Just when the owners and staff were getting comfy things started to get a little strange. The accounts receivable staff suddenly was not able to keep up with their workload. This was very strange, since there had never been a problem with this sort of thing before. Why would there be a problem? Sales were up, so what was there to possibly worry about? I helped them look into the situation and found that more and more invoices were not being paid. What in the world could possibly be causing this rapidly growing successful company to be losing all of this revenue, and having such a problem with getting paid?
After digging into the issues I found that customers were not paying for their invoices because they contained EDI syntax errors that needed to be corrected before the customers were able to pay them. Of course, the company's customer service department and accounts receivable department contacted their internal EDI department. Surely, this was just a slight snag or an oversight that could be fixed with a quick click of a mouse, right?
Not so fast. The company's internal EDI department denied that there was a problem with the system. How could this be? Then started the back and forth between customers and management over and over again. Imagine the frustration of not only the customer service staff, but the customers themselves, being told over and over again that they were wrong. I jumped into the middle of the fray and finally determined that there was indeed a problem. Every day new invoices were being affected, and the problem just continued to grow. What now?
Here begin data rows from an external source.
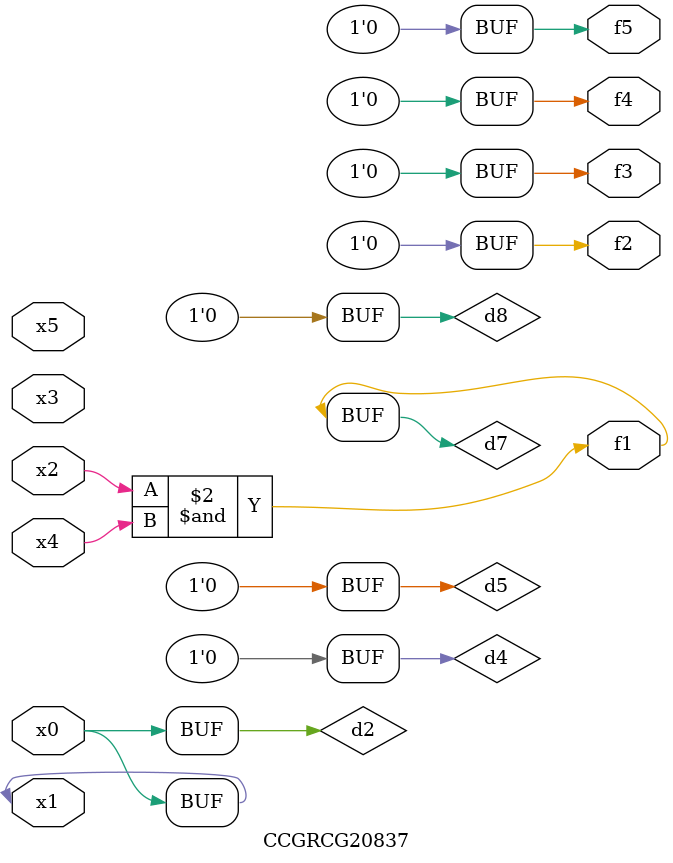
<source format=v>
module CCGRCG20837(
	input x0, x1, x2, x3, x4, x5,
	output f1, f2, f3, f4, f5
);

	wire d1, d2, d3, d4, d5, d6, d7, d8, d9;

	nand (d1, x1);
	buf (d2, x0, x1);
	nand (d3, x2, x4);
	and (d4, d1, d2);
	and (d5, d1, d2);
	nand (d6, d1, d3);
	not (d7, d3);
	xor (d8, d5);
	nor (d9, d5, d6);
	assign f1 = d7;
	assign f2 = d8;
	assign f3 = d8;
	assign f4 = d8;
	assign f5 = d8;
endmodule

</source>
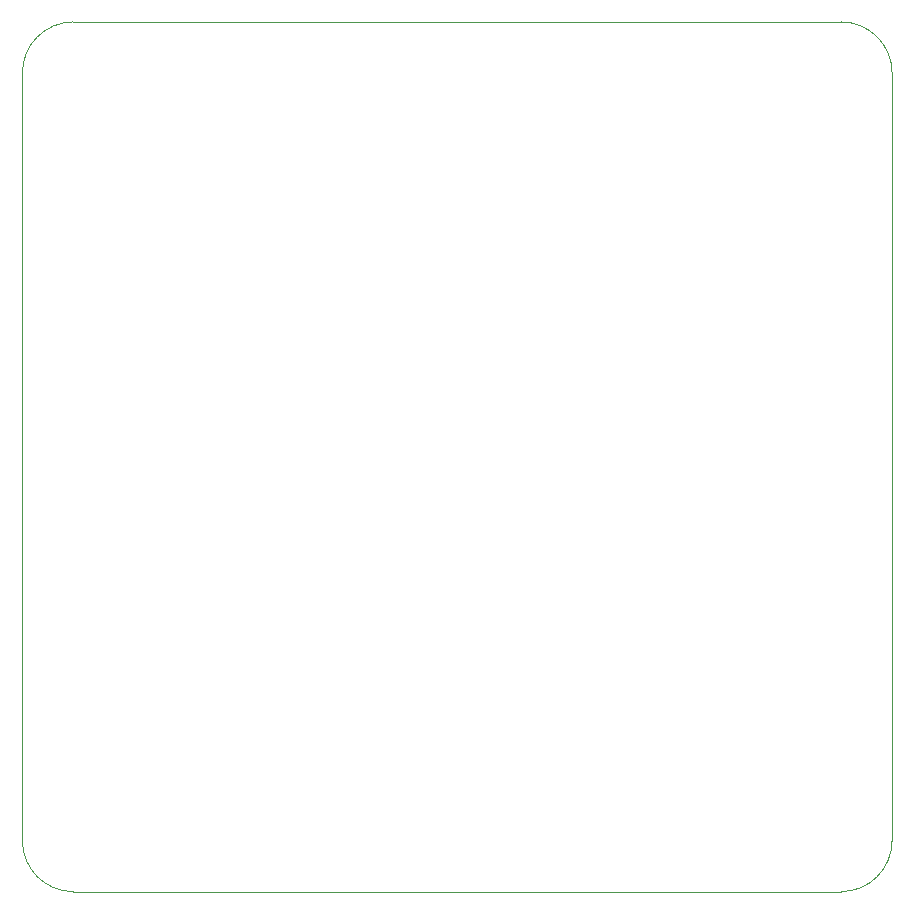
<source format=gbr>
%TF.GenerationSoftware,KiCad,Pcbnew,8.0.0-8.0.0-1~ubuntu22.04.1*%
%TF.CreationDate,2024-03-08T11:34:36-08:00*%
%TF.ProjectId,A1-FlightComputer,41312d46-6c69-4676-9874-436f6d707574,rev?*%
%TF.SameCoordinates,Original*%
%TF.FileFunction,Profile,NP*%
%FSLAX46Y46*%
G04 Gerber Fmt 4.6, Leading zero omitted, Abs format (unit mm)*
G04 Created by KiCad (PCBNEW 8.0.0-8.0.0-1~ubuntu22.04.1) date 2024-03-08 11:34:36*
%MOMM*%
%LPD*%
G01*
G04 APERTURE LIST*
%TA.AperFunction,Profile*%
%ADD10C,0.100000*%
%TD*%
G04 APERTURE END LIST*
D10*
X122631200Y-42316400D02*
X187687287Y-42321687D01*
X187687287Y-115957687D02*
X122687287Y-115957687D01*
X122687287Y-115957687D02*
G75*
G02*
X118369313Y-111639687I13J4317987D01*
G01*
X187687287Y-42321687D02*
G75*
G02*
X192005313Y-46639687I13J-4318013D01*
G01*
X118369287Y-46639687D02*
G75*
G02*
X122631273Y-42322050I4318013J-13D01*
G01*
X118369287Y-46639687D02*
X118369287Y-111639687D01*
X192005287Y-111639687D02*
G75*
G02*
X187687287Y-115957687I-4317987J-13D01*
G01*
X192005287Y-46639687D02*
X192005287Y-111639687D01*
M02*

</source>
The company tried to at least temporarily get the customers to switch back to manual paper invoices, but they all refused, of course. They had signed up for the efficiencies of EDI, and they weren't going back now! The company tried to correct the problems with the EDI data manually, but that was a giant fail. It was way too time consuming, and a huge number of errors were being made. The business was not getting paid, and all the errors were causing huge penalties, which were costing even more money. It was simply overwhelming.
This business had found itself inside a rabbit hole, falling fast, with no obvious way to get out. Owners and management scrambled to find help from outside resources, (like me) but it was simply too late. There was nothing left that could be done, as this company had simply fallen too far into that rabbit hole. Even though customer demand was high, and orders were stacked to the ceiling, the company ultimately had to shut down. There was simply not enough cash flow to keep this once successful business afloat. Imagine the embarrassment, disappointment, and shareholder law suits this company was facing.